La responsabilité est désormais entre les mains des politiciens. Nous avons fait notre part de travail, mais c’est désormais au Premier ministre d’assumer ses responsabilités. Surtout que le MMM a donné sa position, que nous considérons rétrograde, tout comme celle du MSM. La balle est désormais dans le camp de Navin Ramgoolam, qui est le chef du gouvernement et contrôle donc la majorité parlementaire à l’Assemblée nationale. C’est à lui de proposer un projet de loi sur la réforme…
… mais à chaque fois qu’il est sur le point de contracter une alliance politique, Navin Ramgoolam annonce qu’il va proposer un projet de loi sur la réforme.
C’est peut être ça le grand problème : la question de la réforme électorale fait partie du jeu des alliances politiques. Nous demandons à tous les partis politiques de séparer les deux questions. La réforme électorale touche à la démocratie, à la vie du pays et à son avenir. Les alliances électorales ne concernent que la survie politique des partis. Mais quoi qu’il en soit, et quoi que l’on puisse dire, l’action de Rezistans ek Alternativ oblige les partis politiques à prendre position sur un sujet fondamental pour notre pays.

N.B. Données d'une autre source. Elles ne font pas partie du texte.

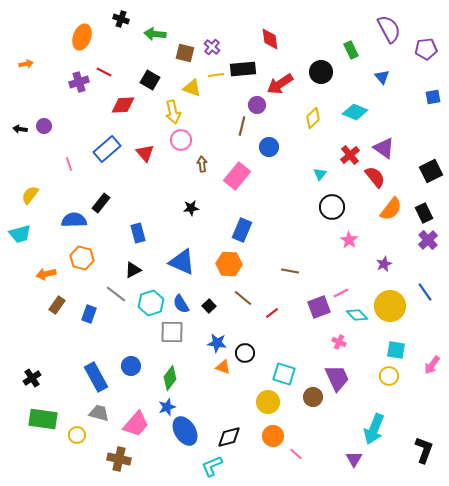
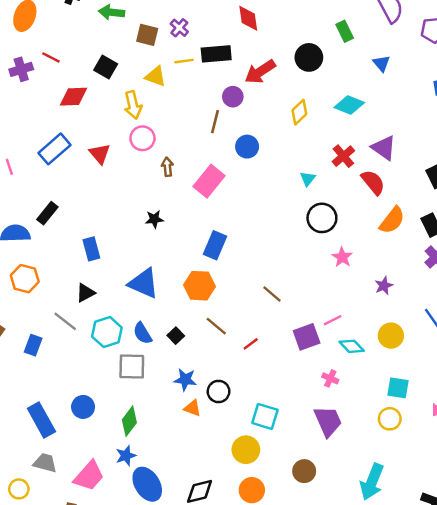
brown line: (290, 271) -> (272, 294), turned 30
yellow circle: (390, 306) -> (391, 336), size x0.7
brown circle: (313, 397) -> (304, 471), moved

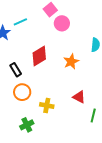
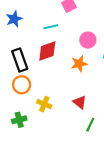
cyan line: (20, 22) -> (51, 27), moved
pink circle: (62, 23) -> (88, 40), moved
black rectangle: (16, 70) -> (20, 60), size x1.5

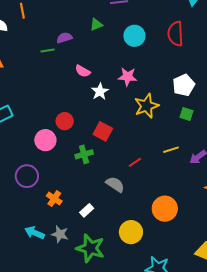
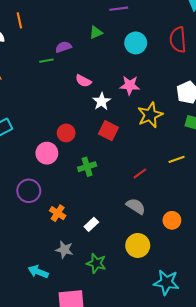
red square: (103, 131) -> (108, 131), moved
gray semicircle: (115, 184) -> (136, 206), moved
orange circle: (165, 209) -> (172, 220), size x0.7
cyan arrow: (35, 233) -> (38, 272), moved
green star: (90, 248) -> (96, 263), size x0.7

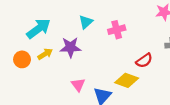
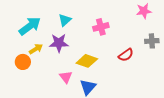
cyan triangle: (86, 22) -> (65, 20), moved
orange circle: (22, 59) -> (23, 62), moved
yellow diamond: (127, 80) -> (87, 61), moved

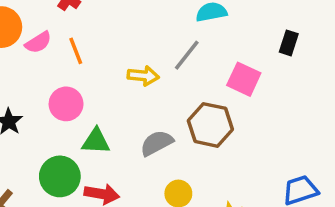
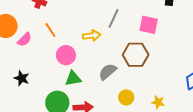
pink semicircle: (38, 42) -> (25, 40), moved
pink circle: (66, 104) -> (66, 55), moved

Êtes-vous fier d’avoir réussi cela ?
Nous sommes fiers, certes, mais nous restons humbles. Nous sommes en train de toucher à un fondement de la Constitution. Cette action s’insère dans un projet politique menant à l’émergence d’une nouvelle république pour plus de démocratie, de participation des citoyens, de respect des droits économiques et sociaux contre le discrimination, avec une révision du fonctionnement de l’économie et l’inclusion de nouvelles données comme l’écologie et la protection de l’environnement. Allons-nous réussir ce projet de gauche, anti-communal et écologique – éco-socialiste – ou non, c’est le temps qui le dira.